Nach einem letzten Kuss winde ich mich deshalb aus Jonas’ Umarmung und eile durch Nacht und Wind, um nach Hause zu gelangen. Erst als ich schon auf dem Bahnsteig stehe, meldet sich mein nutzloses Reptilienhirn, das selbst Gutes nach seiner potenziellen Gefahr abklopfen muss. Wenn Jonas behauptet, er habe nichts gegen Kinder – was meint er dann eigentlich damit? Meint er, dass er sich eine Beziehung mit der Mutter eines Kindes vorstellen kann? Oder dass er sich gelegentlichen Sex mit einer Mutter vorstellen kann, solange sie bloß das Balg von ihm fernhält?

Leider fällt mir an dieser Stelle sofort wieder ein, dass es überhaupt keine Rolle spielt, was er denkt. Wir werden niemals ein Paar, weil ich demnächst von einem anderen schwanger sein werde, und zwar von dem Ehemann meines Bruders. Und so cool ist nicht mal Jonas, dass er das wegstecken könnte. Also lautet die entscheidende Frage nicht, was Jonas von mir will, sondern: Will ich das nehmen, was ich bekommen kann – den gelegentlichen Sex, der dem Kuss nach zu urteilen eine echte Bereicherung wäre –, oder sollte ich alles daransetzen, weitere Treffen mit Jonas zu vermeiden?

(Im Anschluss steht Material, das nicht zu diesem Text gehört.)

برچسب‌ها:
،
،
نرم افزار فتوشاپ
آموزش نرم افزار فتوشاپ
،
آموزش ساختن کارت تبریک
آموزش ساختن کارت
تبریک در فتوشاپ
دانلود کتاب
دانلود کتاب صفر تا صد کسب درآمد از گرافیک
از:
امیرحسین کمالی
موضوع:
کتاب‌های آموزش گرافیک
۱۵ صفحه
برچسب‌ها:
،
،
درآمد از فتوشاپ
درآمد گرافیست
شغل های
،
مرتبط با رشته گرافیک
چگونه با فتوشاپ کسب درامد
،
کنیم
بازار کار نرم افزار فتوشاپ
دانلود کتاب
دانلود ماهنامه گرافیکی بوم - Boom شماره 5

Denn leider würden ja bei jeder körperlichen Begegnung doch nur diese blöden Bindungshormone ausgeschüttet, die einem weismachen, man läge in den Armen seiner großen Liebe, obwohl es sich nur um den Drang nach genetischem Fortbestand handelt, der unsere Spezies immer wieder auf solche Irrwege schickt.